Comment travaillez-vous vos qualités de grimpeur ?
J’ai la chance qu’à Santa Rosa, on peut trouver du plat et des bosses. Les montées ne font pas plus d’une demi-heure, mais ça permet de conserver le coup de pédale spécifique. J’ai aussi fait un stage à Boulder dans le Colorado. C’est vraiment réputé pour les stages de montagne. J’ai pu y faire de bons entraînements en montagne juste avant le Tour du Gila puis le Tour de Californie. Après cela j’ai passé quatre jours sans vélo. À mon retour, j’ai repris en Picardie sur des routes plates, avec le grand plateau et dans le vent. C’est complètement différent. C’est pour cela que c’était un peu bizarre de remettre le 39, mais ça va revenir.
Vous parliez du Colorado. Comment encaissez-vous les hautes altitudes ?
C’est spécial. Je découvre cela cette année. À Boulder, j’ai dû lever le pied pendant une semaine le temps de m’y adapter. J’ai l’expérience de mes coéquipiers et de l’équipe. Des amis aussi m’ont conseillé. C’est très important de lever le pied. Il ne faut pas rouler aussi fort qu’au niveau de la mer, car les efforts sont complètement différents, car l’organisme brûle beaucoup plus de calories. Il y a beaucoup de choses à prendre en ligne de compte.
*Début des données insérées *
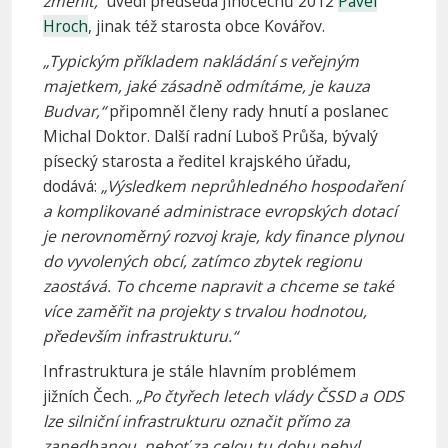
změnit,“
uvedl předseda Jihočechů 2012
Pavel
Hroch
, jinak též starosta obce Kovářov.
„Typickým příkladem nakládání s veřejným
majetkem, jaké zásadně odmítáme, je kauza
Budvar,“
připomněl členy rady hnutí a poslanec
Michal Doktor. Další radní Luboš Průša, bývalý
písecký starosta a ředitel krajského úřadu,
dodává:
„Výsledkem neprůhledného hospodaření
a komplikované administrace evropských dotací
je nerovnoměrný rozvoj kraje, kdy finance plynou
do vyvolených obcí, zatímco zbytek regionu
zaostává. To chceme napravit a chceme se také
více zaměřit na projekty s trvalou hodnotou,
především infrastrukturu.“
Infrastruktura je stále hlavním problémem
jižních Čech.
„Po čtyřech letech vlády ČSSD a ODS
lze silniční infrastrukturu označit přímo za
zanedbanou, neboť za celou tu dobu nebyl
C’est de l’expérience. Je suis parti là-bas pour apprendre. C’est un apprentissage de plus. Je me cherchais un peu à ce niveau-là. Je n’ai pas la recette miracle, mais j’essaye de m’y faire. On a vu que Bradley Wiggins avait du mal à s’adapter au-dessus de 2000 mètres. Il s’est mis pendant plus d’un an à Tenerife pour remporter le Tour de France. C’est la preuve que l’on peut s’y adapter même si la base on n’est pas forcément faits pour cela. Je pars dans cette optique.
Vous confirmez donc qu’à partir de 2000 mètres la gestion de l’effort est différente ?
Oui, c’est assez flagrant d’ailleurs. Heureusement que mon entraîneur Vincent Terrier analyse bien tout cela avec les capteurs de puissance et les pulsations. Cela fait un peu peur au début parce qu’on a l’impression d’être collés. En fait, c’est dû au fait que nous avons une perte de puissance. Au niveau de la respiration, ça joue aussi. C’est pour cela que je crains un peu le Colorado. On est toujours entre 2000 et 2500 mètres et on peut aller jusqu’à 4000 mètres ! Les coureurs m’ont raconté que certains saignaient du nez. Ce n’est pas évident pour s’adapter.
Combien de temps pensez-vous rester aux États-Unis ?
Pour le moment, un an puisque c’est la durée de mon contrat. Le but est de trouver une équipe continentale pro ou WorldTour, étrangère ou française, je n’ai pas le luxe de choisir. Mais j’avoue que ça ne me déplairait pas de rester à l’étranger. J’aime bien la mentalité. Mais il y a autre chose que du vélo. L’apprentissage de la langue par exemple. On continue de parler anglais et ça me servira toujours dans ma vie. Une carrière de cycliste, ça va jusqu’à 35-40 ans. Après cela il te reste encore 20-25 ans à travailler. Parler anglais, ça peut vraiment servir. Je pars dans cette optique-là. C’est aussi la raison pour laquelle je continue mes études en parallèle.
Propos recueillis à Valloire le 1er juin 2014.